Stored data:
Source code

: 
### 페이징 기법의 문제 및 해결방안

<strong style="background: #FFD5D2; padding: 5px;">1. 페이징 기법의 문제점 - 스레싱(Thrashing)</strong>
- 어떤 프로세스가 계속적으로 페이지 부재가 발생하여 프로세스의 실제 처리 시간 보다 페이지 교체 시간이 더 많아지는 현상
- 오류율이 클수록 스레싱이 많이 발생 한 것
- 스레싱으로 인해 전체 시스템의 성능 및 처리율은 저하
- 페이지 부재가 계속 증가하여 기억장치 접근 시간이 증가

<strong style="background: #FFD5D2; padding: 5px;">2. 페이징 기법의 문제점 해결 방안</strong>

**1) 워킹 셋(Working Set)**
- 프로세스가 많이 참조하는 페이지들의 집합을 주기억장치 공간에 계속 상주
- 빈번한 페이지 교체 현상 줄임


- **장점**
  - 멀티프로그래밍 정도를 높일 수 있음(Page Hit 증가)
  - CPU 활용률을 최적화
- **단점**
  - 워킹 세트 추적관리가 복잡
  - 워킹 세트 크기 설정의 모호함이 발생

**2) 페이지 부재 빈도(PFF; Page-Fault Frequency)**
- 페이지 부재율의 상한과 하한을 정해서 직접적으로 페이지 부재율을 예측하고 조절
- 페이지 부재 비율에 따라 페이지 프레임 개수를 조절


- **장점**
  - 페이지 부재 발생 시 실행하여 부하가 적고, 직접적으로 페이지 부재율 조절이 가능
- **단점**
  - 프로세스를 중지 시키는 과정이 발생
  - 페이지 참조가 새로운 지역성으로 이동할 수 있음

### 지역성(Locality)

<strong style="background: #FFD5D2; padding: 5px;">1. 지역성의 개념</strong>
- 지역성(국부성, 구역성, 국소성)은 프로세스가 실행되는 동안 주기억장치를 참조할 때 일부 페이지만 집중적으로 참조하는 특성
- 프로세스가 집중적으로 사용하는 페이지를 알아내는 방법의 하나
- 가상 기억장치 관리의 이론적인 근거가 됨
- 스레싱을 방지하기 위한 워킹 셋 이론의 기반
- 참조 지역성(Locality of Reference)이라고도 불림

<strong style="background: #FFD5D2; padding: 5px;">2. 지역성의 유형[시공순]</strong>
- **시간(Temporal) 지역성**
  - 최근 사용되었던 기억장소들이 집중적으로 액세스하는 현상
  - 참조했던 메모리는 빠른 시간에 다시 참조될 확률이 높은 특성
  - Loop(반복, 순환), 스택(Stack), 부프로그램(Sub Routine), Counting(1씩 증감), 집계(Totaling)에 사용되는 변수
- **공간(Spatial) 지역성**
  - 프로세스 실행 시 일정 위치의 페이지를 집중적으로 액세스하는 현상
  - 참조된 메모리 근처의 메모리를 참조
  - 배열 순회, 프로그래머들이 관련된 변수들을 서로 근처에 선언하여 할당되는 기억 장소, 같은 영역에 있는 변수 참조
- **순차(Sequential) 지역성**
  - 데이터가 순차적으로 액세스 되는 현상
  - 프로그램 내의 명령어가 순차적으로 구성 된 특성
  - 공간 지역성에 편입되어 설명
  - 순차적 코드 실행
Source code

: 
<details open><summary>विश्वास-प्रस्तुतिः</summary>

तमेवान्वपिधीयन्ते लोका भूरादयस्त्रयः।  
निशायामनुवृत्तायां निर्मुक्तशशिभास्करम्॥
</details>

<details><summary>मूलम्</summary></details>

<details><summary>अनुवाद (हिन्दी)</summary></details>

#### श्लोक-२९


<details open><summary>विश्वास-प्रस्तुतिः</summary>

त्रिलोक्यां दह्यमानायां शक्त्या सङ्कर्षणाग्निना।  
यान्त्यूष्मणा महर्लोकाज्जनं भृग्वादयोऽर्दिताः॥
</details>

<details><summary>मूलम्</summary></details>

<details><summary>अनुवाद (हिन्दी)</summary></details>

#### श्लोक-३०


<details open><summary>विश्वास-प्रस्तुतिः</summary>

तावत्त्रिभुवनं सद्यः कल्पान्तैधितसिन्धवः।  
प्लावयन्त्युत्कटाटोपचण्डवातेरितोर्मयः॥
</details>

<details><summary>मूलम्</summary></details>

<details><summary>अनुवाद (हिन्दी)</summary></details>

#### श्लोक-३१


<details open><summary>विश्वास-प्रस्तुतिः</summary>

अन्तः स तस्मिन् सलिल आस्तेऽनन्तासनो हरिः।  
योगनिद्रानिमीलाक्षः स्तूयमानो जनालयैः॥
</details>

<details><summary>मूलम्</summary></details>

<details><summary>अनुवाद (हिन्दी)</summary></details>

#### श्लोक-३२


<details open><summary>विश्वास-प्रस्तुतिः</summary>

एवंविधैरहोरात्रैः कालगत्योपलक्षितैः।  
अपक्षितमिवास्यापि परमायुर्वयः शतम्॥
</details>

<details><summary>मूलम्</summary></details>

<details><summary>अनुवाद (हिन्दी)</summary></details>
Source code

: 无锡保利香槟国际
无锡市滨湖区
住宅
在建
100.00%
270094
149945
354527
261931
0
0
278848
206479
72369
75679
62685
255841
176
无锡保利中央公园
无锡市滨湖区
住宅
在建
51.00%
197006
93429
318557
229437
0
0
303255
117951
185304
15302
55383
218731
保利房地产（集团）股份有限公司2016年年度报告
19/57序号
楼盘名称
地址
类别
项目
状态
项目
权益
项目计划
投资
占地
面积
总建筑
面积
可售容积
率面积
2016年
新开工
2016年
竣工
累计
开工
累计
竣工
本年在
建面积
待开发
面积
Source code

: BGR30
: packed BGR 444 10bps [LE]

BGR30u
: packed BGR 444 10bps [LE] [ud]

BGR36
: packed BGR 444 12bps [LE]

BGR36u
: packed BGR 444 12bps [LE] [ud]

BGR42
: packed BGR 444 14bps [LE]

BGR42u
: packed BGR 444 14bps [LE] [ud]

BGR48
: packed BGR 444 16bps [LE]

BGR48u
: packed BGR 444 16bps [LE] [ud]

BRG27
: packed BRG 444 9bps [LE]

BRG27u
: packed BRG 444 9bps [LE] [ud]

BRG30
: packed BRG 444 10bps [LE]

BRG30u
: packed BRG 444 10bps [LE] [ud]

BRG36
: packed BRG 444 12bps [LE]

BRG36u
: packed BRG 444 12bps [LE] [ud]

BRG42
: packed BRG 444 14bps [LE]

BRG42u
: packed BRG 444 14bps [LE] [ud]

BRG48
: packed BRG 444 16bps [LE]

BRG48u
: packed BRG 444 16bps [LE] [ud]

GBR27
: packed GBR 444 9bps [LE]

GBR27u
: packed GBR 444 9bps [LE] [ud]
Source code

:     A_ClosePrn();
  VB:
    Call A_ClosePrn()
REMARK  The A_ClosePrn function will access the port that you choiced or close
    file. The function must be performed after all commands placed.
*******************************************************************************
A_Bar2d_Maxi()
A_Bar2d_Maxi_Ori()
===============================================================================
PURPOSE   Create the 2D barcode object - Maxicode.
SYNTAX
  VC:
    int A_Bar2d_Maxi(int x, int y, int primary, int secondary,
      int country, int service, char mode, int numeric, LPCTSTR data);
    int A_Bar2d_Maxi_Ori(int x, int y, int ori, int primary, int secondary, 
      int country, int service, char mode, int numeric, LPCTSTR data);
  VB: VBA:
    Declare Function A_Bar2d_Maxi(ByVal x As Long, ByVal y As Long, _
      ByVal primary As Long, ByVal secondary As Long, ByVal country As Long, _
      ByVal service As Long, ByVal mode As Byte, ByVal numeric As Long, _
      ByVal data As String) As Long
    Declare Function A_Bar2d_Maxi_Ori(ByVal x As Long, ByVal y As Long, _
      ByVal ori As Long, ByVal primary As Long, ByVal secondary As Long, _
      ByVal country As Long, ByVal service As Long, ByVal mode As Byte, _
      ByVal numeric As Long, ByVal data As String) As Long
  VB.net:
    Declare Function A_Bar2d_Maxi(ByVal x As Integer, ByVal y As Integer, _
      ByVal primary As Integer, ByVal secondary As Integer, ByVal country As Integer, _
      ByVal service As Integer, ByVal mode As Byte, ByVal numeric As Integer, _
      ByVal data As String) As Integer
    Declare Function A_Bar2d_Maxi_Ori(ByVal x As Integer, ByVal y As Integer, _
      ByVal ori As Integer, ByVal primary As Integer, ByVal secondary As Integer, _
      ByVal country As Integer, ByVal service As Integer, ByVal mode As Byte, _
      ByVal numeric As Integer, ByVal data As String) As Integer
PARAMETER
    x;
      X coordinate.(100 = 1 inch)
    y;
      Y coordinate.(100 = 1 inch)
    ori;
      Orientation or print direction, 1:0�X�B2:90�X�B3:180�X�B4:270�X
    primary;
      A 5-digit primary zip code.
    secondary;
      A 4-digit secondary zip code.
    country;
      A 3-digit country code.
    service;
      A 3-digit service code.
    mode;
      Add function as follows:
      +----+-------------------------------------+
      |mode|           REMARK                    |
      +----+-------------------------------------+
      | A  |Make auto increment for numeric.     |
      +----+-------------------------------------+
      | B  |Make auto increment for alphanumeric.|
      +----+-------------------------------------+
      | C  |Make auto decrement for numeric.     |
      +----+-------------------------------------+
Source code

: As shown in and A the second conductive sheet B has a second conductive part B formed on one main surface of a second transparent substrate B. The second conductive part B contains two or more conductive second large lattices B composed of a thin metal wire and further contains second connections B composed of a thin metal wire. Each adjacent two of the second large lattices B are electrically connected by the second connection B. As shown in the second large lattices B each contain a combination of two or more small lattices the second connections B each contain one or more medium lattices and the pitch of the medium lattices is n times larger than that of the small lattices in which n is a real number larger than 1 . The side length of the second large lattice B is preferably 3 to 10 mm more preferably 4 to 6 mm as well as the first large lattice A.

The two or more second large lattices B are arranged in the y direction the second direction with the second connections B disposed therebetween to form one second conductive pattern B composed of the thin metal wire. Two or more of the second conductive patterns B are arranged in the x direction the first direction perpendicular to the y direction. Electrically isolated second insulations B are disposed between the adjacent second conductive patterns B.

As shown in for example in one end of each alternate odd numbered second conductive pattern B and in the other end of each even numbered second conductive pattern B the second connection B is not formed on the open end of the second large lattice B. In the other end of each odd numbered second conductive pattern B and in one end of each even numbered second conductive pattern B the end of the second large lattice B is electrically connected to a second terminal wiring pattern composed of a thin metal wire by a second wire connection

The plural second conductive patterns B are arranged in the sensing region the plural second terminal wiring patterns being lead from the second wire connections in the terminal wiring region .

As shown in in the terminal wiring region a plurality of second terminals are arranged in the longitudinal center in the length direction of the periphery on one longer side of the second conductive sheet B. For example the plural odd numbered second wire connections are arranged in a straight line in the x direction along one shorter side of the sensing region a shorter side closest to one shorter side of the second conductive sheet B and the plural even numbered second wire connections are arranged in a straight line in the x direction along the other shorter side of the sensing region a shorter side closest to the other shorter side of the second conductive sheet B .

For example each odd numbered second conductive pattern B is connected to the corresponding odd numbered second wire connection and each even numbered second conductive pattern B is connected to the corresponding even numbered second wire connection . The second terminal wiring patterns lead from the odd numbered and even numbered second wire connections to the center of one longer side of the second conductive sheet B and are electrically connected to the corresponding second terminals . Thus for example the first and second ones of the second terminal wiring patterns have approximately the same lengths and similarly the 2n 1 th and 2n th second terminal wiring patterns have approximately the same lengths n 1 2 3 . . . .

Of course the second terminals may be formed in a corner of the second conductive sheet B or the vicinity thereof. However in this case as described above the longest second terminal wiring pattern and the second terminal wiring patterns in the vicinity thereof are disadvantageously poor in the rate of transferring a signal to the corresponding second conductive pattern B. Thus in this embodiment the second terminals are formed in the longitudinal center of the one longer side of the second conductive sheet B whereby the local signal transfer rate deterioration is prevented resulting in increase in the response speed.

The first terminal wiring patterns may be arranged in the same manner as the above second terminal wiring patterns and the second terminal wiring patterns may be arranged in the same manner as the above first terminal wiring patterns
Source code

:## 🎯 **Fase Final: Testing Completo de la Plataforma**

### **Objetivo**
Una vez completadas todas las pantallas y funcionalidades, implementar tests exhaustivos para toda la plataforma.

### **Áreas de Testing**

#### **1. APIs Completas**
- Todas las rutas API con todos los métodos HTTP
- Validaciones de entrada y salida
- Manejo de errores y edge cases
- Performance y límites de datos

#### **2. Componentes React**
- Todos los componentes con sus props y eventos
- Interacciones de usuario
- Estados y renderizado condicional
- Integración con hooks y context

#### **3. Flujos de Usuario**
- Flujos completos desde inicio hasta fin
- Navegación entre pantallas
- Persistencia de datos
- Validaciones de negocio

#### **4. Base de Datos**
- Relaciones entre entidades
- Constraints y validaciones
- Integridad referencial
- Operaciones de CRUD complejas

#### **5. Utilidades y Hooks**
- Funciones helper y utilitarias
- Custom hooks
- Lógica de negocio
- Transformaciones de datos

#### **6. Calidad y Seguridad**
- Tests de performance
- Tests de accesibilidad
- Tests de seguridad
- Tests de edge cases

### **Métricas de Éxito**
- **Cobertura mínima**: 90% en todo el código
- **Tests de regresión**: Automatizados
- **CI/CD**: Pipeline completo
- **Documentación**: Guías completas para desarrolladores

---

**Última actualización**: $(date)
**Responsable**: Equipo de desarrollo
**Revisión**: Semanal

→ **JOB ITEM**
Reproduce the part of the data above that opens with the line containing "The two or more" and closes with the line containing "The plural second conductive". Substitute "fine metal wire" for every occurrence of "thin metal wire" and leave all other text unchanged.

→ **TASK RESULT**
The two or more second large lattices B are arranged in the y direction the second direction with the second connections B disposed therebetween to form one second conductive pattern B composed of the fine metal wire. Two or more of the second conductive patterns B are arranged in the x direction the first direction perpendicular to the y direction. Electrically isolated second insulations B are disposed between the adjacent second conductive patterns B.

As shown in for example in one end of each alternate odd numbered second conductive pattern B and in the other end of each even numbered second conductive pattern B the second connection B is not formed on the open end of the second large lattice B. In the other end of each odd numbered second conductive pattern B and in one end of each even numbered second conductive pattern B the end of the second large lattice B is electrically connected to a second terminal wiring pattern composed of a fine metal wire by a second wire connection

The plural second conductive patterns B are arranged in the sensing region the plural second terminal wiring patterns being lead from the second wire connections in the terminal wiring region .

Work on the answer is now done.